Nîmes

In 1869, in his eighties, Guizot wrote to a lady friend: “Personally, I like only the sun and the heat. Physically, I have been a southerner all my life”.

In fact he only spent the first twelve years of his life in the south of France in Nîmes, 2 rue Caguensol, where his parents lived and where he was born on October 4, 1787. His family had been in the region for centuries, originating on his father’s side from Saint-Geniès de Malgloirès and on his mother’s from Pont-de-Montvert, two towns to the north of Nîmes.

The young François and his brother Jean-Jacques used to play in the garden of the little mazet owned by his grandfather at the foot of the Magne Tower, and it was here that he saw the Jacobins beaten down after the fall of Robespierre, the terrorists responsible for the death of his father André, guillotined in April 1794. In this respect, Nîmes did not leave him happy memories.
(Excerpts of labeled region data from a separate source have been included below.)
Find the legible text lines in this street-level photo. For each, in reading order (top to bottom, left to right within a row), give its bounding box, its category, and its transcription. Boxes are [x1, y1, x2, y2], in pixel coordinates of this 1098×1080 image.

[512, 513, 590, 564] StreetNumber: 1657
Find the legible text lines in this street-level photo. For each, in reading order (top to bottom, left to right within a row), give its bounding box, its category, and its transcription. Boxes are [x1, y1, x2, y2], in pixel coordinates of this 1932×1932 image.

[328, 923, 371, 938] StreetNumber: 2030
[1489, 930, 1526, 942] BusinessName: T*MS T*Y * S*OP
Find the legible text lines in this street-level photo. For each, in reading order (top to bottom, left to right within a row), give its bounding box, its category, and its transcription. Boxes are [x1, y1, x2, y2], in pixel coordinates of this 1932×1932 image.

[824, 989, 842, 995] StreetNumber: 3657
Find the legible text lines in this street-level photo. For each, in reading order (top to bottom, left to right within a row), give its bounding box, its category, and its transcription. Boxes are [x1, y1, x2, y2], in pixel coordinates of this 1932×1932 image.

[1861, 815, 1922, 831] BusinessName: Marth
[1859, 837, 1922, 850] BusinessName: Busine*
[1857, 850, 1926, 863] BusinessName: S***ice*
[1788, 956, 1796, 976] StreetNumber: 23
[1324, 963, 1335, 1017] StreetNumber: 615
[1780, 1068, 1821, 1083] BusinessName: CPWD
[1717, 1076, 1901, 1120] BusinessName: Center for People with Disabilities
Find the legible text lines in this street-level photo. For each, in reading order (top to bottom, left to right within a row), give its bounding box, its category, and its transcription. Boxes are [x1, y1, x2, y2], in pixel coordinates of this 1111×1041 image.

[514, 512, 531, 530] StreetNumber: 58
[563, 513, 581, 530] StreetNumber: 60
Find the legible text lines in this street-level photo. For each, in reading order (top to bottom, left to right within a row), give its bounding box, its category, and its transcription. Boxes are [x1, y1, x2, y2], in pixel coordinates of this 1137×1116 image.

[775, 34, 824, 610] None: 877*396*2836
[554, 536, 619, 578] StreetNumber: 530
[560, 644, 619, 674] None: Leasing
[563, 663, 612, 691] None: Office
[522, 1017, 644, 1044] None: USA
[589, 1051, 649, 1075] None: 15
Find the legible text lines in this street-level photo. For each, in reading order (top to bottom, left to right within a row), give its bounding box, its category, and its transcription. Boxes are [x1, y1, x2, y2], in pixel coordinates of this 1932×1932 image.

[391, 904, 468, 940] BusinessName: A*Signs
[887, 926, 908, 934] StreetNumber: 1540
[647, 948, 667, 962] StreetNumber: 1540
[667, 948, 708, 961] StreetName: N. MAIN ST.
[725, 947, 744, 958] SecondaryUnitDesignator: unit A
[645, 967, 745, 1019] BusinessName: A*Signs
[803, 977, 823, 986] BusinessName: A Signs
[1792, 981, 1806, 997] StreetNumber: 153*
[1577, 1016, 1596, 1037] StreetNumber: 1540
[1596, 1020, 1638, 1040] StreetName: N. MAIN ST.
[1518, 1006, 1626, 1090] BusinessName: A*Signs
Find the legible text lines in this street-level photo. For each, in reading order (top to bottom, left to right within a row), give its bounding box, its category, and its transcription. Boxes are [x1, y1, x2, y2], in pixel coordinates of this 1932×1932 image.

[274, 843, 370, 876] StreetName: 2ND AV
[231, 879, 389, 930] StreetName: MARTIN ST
However, his attachment to his “native land” never wavered. Apart from his love of figs, aubergines and walnuts, throughout his life he maintained a solid network of personal and political friends in the Gard: the Deputies Daunant and Chabaud-Latour, long-standing friends of the Guizot family, Girard, the Mayor of Nîmes, and many others.

Maison Carrée Nîmes

In 1849, it was in Nîmes that he would have liked to relaunch his political career. He tried to get his son Guillaume’s career started there, who married  Gabrielle Verdier de Flaux, a young girl from a well-to-do local family, in 1860 in the Great Church of Nîmes. It was on this occasion that Guizot returned to his birthplace for the last time and spoke before the Académie du Gard, of which he had been a member for 53 years. In 1855, close to his father’s old house, a street was opened and named after him, which still exists today. He declared that he was “appreciative of this gesture of remembrance from my homeland”.